New ruling on social housing adds £60bn to Britain’s national debt

Labour’s shadow housing minister suggested that housing associations may have been misled

John Healey, the shadow housing minister
John Healey, the shadow housing minister

The stroke of a statistician’s pen yesterday added £60bn to the UK’s national debt and pulled housing associations into the official public sector.

In a long-anticipated ruling, the Office for National Statistics (ONS) stated that housing associations will now be classified as public bodies and that their liabilities therefore also belong to the public sector.

The potential impact of the decision on the nation’s finances will be outlined by the ONS on 20 November in its next scheduled bulletin. But it estimated that it would end up adding around £60bn to the UK’s public debt, which stood at £1,638.2bn in September.

The Government has set out controversial plans to compel housing associations to allow tenants to buy their social housing at a steep discount, in an extension of the “right to buy” policy that covers council homes.

When it was proposed by the Conservatives in the 2015 general election campaign, the policy provoked a uniformly hostile response from housing associations. But last month David Cameron announced a deal with associations that would allow the plan to proceed.

John Healey, Labour’s shadow housing minister, suggested that if ministers had known in advance that the ONS was going to reach this decision then housing associations had been misled.

“This completely undermines the basis for the so-called ‘voluntary’ right-to-buy deal that the Government struck with housing associations,” he said. “That deal was done with the housing association sector on the basis that if they didn’t agree, they risked reclassification as public bodies which we all want to avoid.”

He added that the decision “calls into question the whole deal and the good faith of ministers in reaching it”.

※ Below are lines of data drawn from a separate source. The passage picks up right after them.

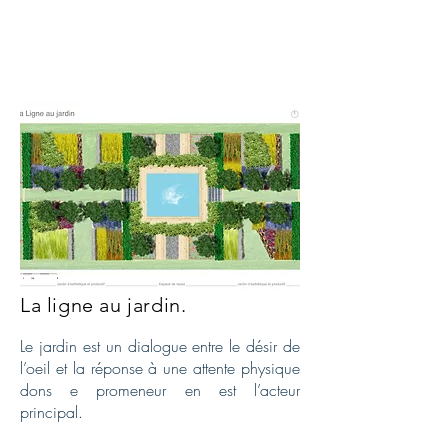
La ligne au jardin.
Le jardin est un dialogue entre le désir de
l’oeil et la réponse à une attente physique
dons e promeneur en est l’acteur
principal.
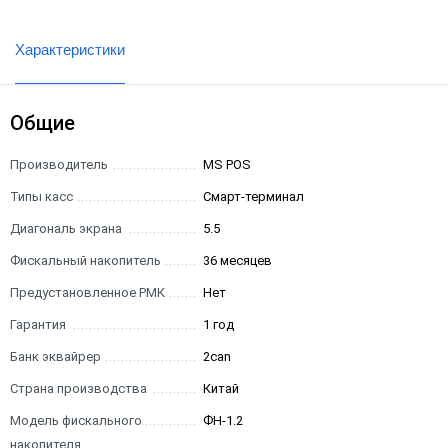
Характеристики
Общие
Производитель
MS POS
Типы касс
Смарт-терминал
Диагональ экрана
5.5
Фискальный накопитель
36 месяцев
Предустановленное РМК
Нет
Гарантия
1 год
Банк эквайрер
2can
Страна производства
Китай
Модель фискального
ФН-1.2
накопителя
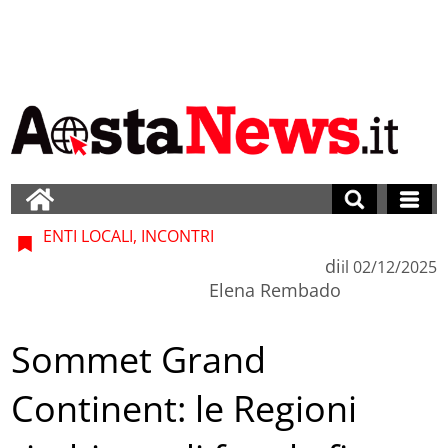
ENTI LOCALI, INCONTRI
di
il
02/12/2025
Elena Rembado
Sommet Grand
Continent: le Regioni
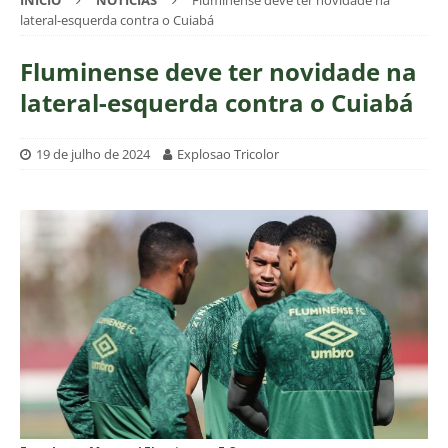
INÍCIO
NOTÍCIAS
Fluminense deve ter novidade na
lateral-esquerda contra o Cuiabá
Fluminense deve ter novidade na
lateral-esquerda contra o Cuiabá
19 de julho de 2024
Explosao Tricolor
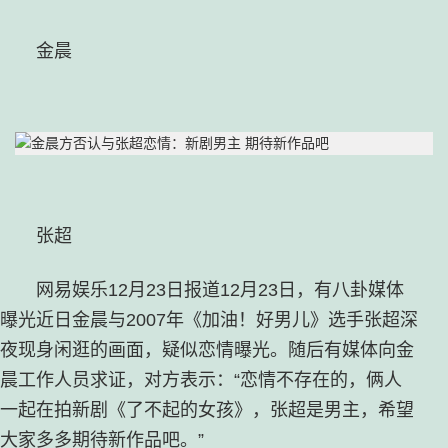
金晨
张超
网易娱乐12月23日报道12月23日，有八卦媒体
曝光近日金晨与2007年《加油！好男儿》选手张超深
夜现身闲逛的画面，疑似恋情曝光。随后有媒体向金
晨工作人员求证，对方表示：“恋情不存在的，俩人
一起在拍新剧《了不起的女孩》，张超是男主，希望
大家多多期待新作品吧。”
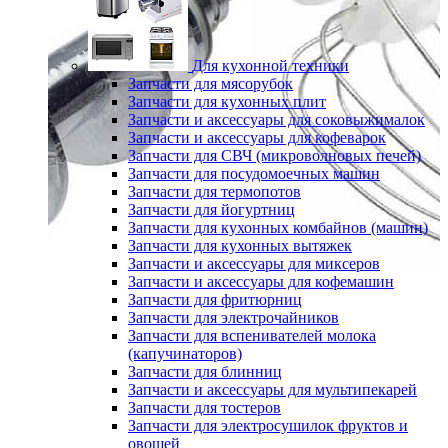
Для кухонной техники
Запчасти для мясорубок
Запчасти для кухонных плит
Запчасти и аксессуары для соковыжималок
Запчасти и аксессуары для кофеварок
Запчасти для СВЧ (микроволновых печей)
Запчасти для посудомоечных машин
Запчасти для термопотов
Запчасти для йогуртниц
Запчасти для кухонных комбайнов (машин)
Запчасти для кухонных вытяжек
Запчасти и аксессуары для миксеров
Запчасти и аксессуары для кофемашин
Запчасти для фритюрниц
Запчасти для электрочайников
Запчасти для вспенивателей молока
(капучинаторов)
Запчасти для блинниц
Запчасти и аксессуары для мультипекарей
Запчасти для тостеров
Запчасти для электросушилок фруктов и
овощей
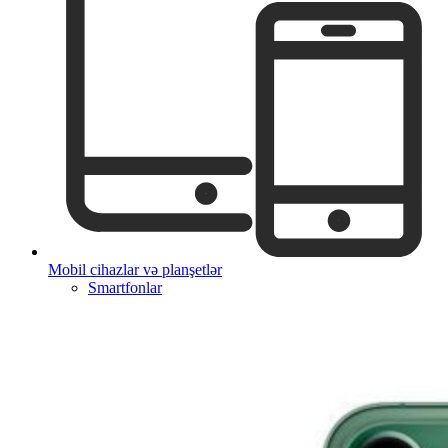
Mobil cihazlar və planşetlər
Smartfonlar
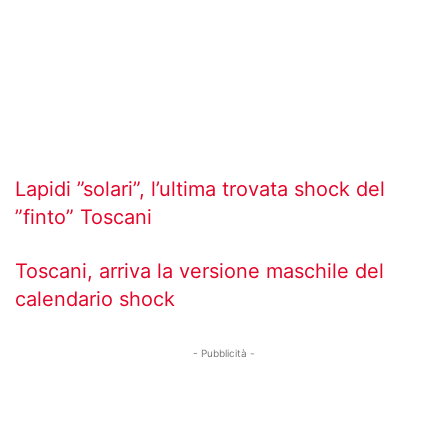
Lapidi ”solari”, l’ultima trovata shock del
”finto” Toscani
Toscani, arriva la versione maschile del
calendario shock
- Pubblicità -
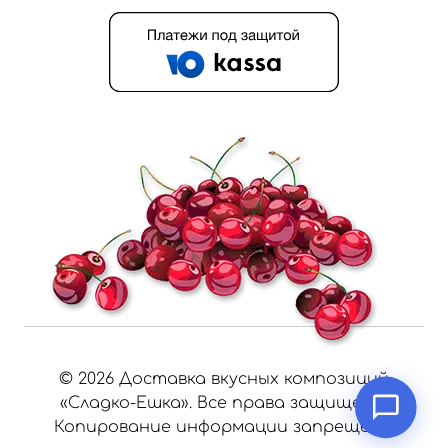
©
2026
Доставка вкусных композиций
«Сладко-Ешка». Все права защищены.
Копирование информации запрещено.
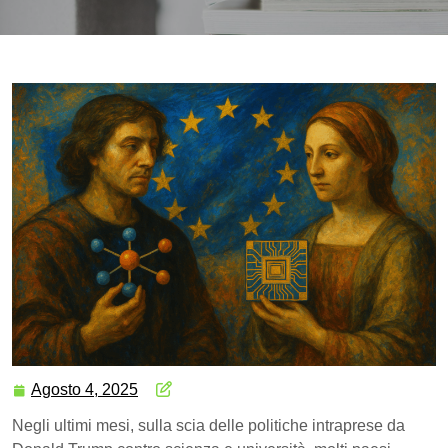
Agosto 4, 2025
Negli ultimi mesi, sulla scia delle politiche intraprese da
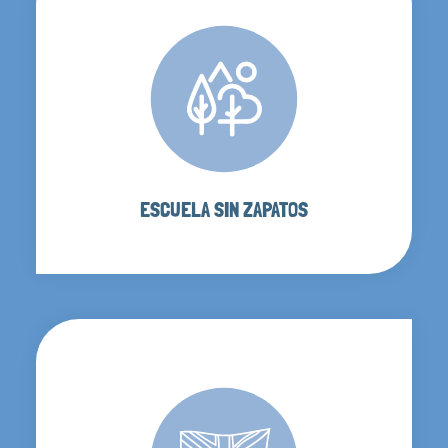
ESCUELA SIN ZAPATOS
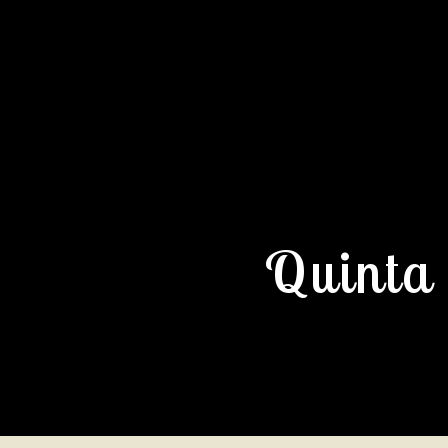
Quinta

A government spokesman sought to downplay the importance of the move. “This statistical matter relates to a historical legislative change, made by a previous government, which came into effect over eight years ago and makes no difference at all to the way housing associations run themselves and imposes no new controls or rules,” he said.

The spokesman added that the Government would look to bring forward measures to turn housing associations back into purely private sector bodies “as soon as possible”.

Housing associations are third sector organisations, usually charities and not-for-profit organisations, that develop residential properties to be let to low-income tenants at below private market rates.

They borrow to invest using their rental revenues as collateral and are estimated to have total property assets of £400bn. Their role in social housing provision has grown considerably since the 1980s when the previous Conservative government drastically curtailed council house building.